In the last few years, the art world has paid increasing attention to the work of the developing countries, and the artists, writers and curators from these areas are enlarging their sphere of influence. Recently, Nigerian born director Okwui Enwezor, who is based in New York, was named director of the next Documenta, an appointment which apparently occasioned surprise in certain quarters of the New York art world, but which must certainly be traced back to the international acclaim which Enwezor received for his directorship of the 2nd Johannesburg Biennale. This watershed event was hailed by Dan Cameron, director of the New Museum of Contemporary Art in New York “as the artistic payoff the world had been waiting for” in an article on the art events of 1997. It was fairly safe to surmise that the choices for Documenta 2000 ( would show an increase in non-western artists.

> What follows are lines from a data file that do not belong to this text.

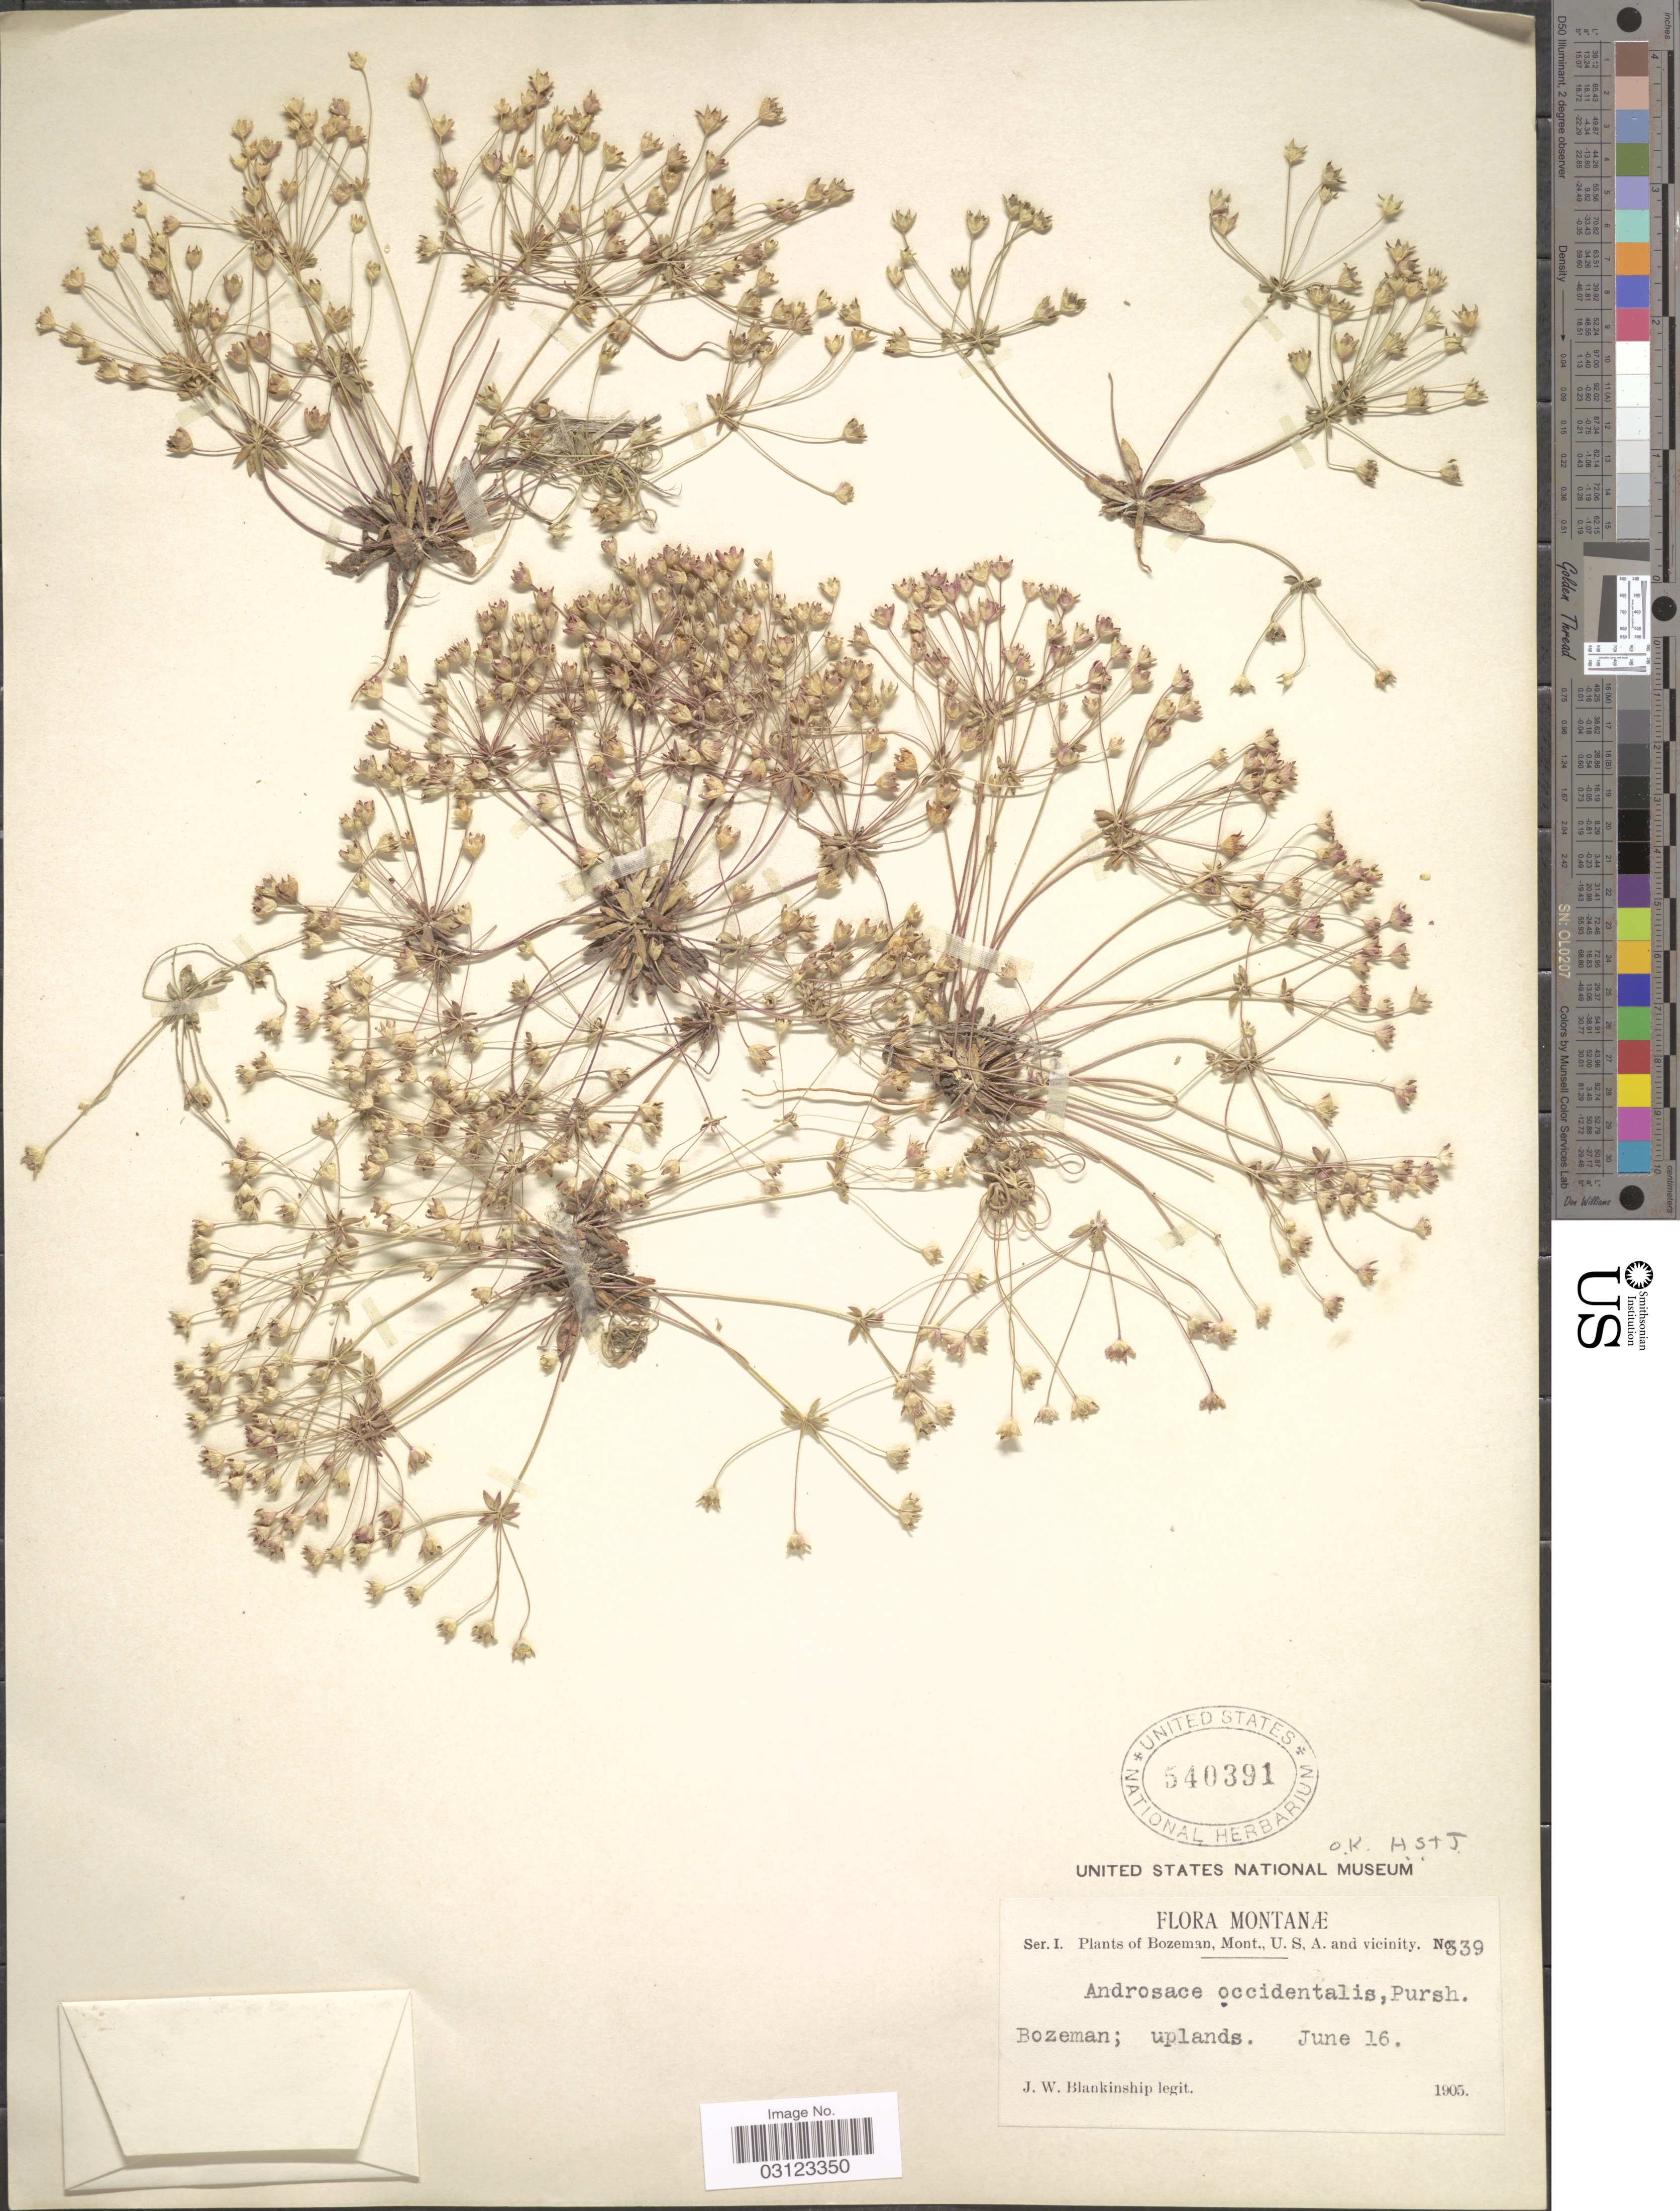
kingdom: Plantae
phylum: Tracheophyta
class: Magnoliopsida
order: Ericales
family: Primulaceae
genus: Androsace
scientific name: Androsace occidentalis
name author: (Pursh) Pursh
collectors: J. W. Blankinship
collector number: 339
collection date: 1905-06-16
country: United States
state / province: Montana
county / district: Gallatin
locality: Bozeman, uplands.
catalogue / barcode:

But at the same time that the art world and even this book seek to define the essence of South African art, there are those artists that are seeking to evade those very definitions. Classification is a form of control with which South Africans are only too familiar. The irritating and unwelcome question ‘Where is the Africa in your art?’ was recently answered in this way by one of the brightest of the rising stars, Moshekwa Langa, on his way to the Sao Paolo Biennale:
“My intention in Sao Paulo is to invent an accomplice (working name: John Ruskin). Because Moshekwa has to answer stupid questions most of the time – ‘Where is Africa in your work?’ – we will both be able to answer and I think having this personage might go a long way to deflecting confining thinking. My/our work will be seen in an altered state and not within the limits of simply "African Art". I am very keen to make this kind of confusion – whose work is which? – which work is more authentically “African”? In other words I want to show that there are multiple forms of influence and that I and other African artists meander and incorporate different forms.”
Now that we are well and truly out of the garret, it would be my hope that the best work from my country will never be defined by some kind of ethnic ‘look’, a certain palette, a technique which becomes characteristic. Each of these would be a cul de sac. Instead, let the only common elements be a desire to take artistic risks, an energy, a generosity and an honesty.